MF:サパティスタの行進がチアパスを出発したとき、私はこの町に住み始めたばかりだった。自分が何者だったのか、何者なのか理解するため、私はこの町に帰ってきた。最初の答えは、私の町ウィツィルテペックはナワトルのルーツであるということだった。両親、祖父母、曾祖父母、曾曾祖父母はすべてこの町の生まれだった。少なくともその頃には自分が先住民ナワと意識するようになっていた。
 「大地の色の行進」の話を聞いたとき、私はすごく単純に召集されたと感じた。何度も心に語り掛け、最終的に参加することにした。その時、この町の友人が「どこに行くのか」と尋ねたので、私は先住民族のキャラバンについて知っていることを話した。彼は「一緒に行きたい」と言った。そして、その行進に合流するため、州都のプエブラ市に行った。そこでも行進に参加したいという別の友人と会った。何のためにそこに行ったのか、私たちはよく分かっていなかった。そこにいなければならないことは確信していた。

画像19

    2007年「別のキャンぺーン」で訪問した副司令の前で講演

CS:では、あの先住民の権利と文化を求める行進の前は、先住民と思っていなかったのですか?

MF:そのとおり。そのちょっと前まで、歴史、文化、アイデンティティ、尊厳、反抗、抵抗に関心はなかった。私の人生で唯一重要なものは、楽しみと悦楽だけだった。私はとても個人主義、消費主義で、とてもチチホだった。

CS:チチホですって。それは何? どんな意味ですか?

MF:ああ、チチホは経済的・物質的な目的で男と付き合う男のことだ。セックスワーカーとは違い、セックスで直接お金をもらうのでなく、彼・彼女のような関係を継続し、必要な時はどちらか一人がお金を払うことになる。

CS:あなたは同性愛者ですね?

MF:そのとおり。どういうこともない。少しも恥ずかしくない。実際、1ヶ月前にクィロニョトル、「反資本主義的な性的多様性」第一回集会を開催した。非常に多方面から反響があった。プエブラ市での記者会見には、テレビサやテレビ・アステカ、ラジオ、報道機関、インターネットのポータルサイトなど多くのメディアが集まった。会見では、CIGについて話すのは私ではなく、私たちの広報官マリア・デ・ヘスス・パトリシオの役割と発言した。私は市民団体「No Dejarse es Incluirse」【プエブラ州のLGBTTTI団体】代表と一緒に集会の宣伝に携わった。

画像20

            クィロニョトルのポスター

 集会はとても感動的だった。笑いもあれば涙もあった。チリ、ブラジル、イタリア、そして国内のモレロス、プエブラ、トラスカラ、オアハカ、ミチョアカン、メキシコシティ、ベラクルス州から、異性愛者、レスビアン、ゲイ、バイセクシャル、トランスジェンダーたちが参加した。それはきわめて政治的な仕事だった。異なるという理由で私たちを憎み、差別し、暴力を振るい、殺すというシステムに対する痛み、怒り、憤りの声に、何時間も座って、注意と尊敬をもって耳を傾けることが私の仕事だった。私たちが抱えるあらゆる苦悩の原因は資本主義システムであり、戦争という概念を抜きに理解できないという点で一致した。

## 表示データ
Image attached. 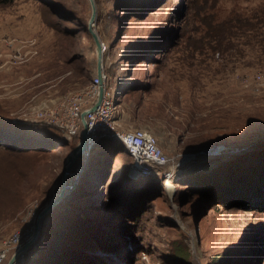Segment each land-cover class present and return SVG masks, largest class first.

## 作業指示
a: 本文で、語り手が「私の町」と呼んでいる町の名前は何ですか。
b: 本文から、「MF:サパティスタの行進がチ」という語句で始まる箇所を引用し、「ならないことは確信していた。」まで書き写しなさい。
一覧は、ここでの作業には使いません。

## 課題別の解答
a: ウィツィルテペックです。

b:
MF:サパティスタの行進がチアパスを出発したとき、私はこの町に住み始めたばかりだった。自分が何者だったのか、何者なのか理解するため、私はこの町に帰ってきた。最初の答えは、私の町ウィツィルテペックはナワトルのルーツであるということだった。両親、祖父母、曾祖父母、曾曾祖父母はすべてこの町の生まれだった。少なくともその頃には自分が先住民ナワと意識するようになっていた。
 「大地の色の行進」の話を聞いたとき、私はすごく単純に召集されたと感じた。何度も心に語り掛け、最終的に参加することにした。その時、この町の友人が「どこに行くのか」と尋ねたので、私は先住民族のキャラバンについて知っていることを話した。彼は「一緒に行きたい」と言った。そして、その行進に合流するため、州都のプエブラ市に行った。そこでも行進に参加したいという別の友人と会った。何のためにそこに行ったのか、私たちはよく分かっていなかった。そこにいなければならないことは確信していた。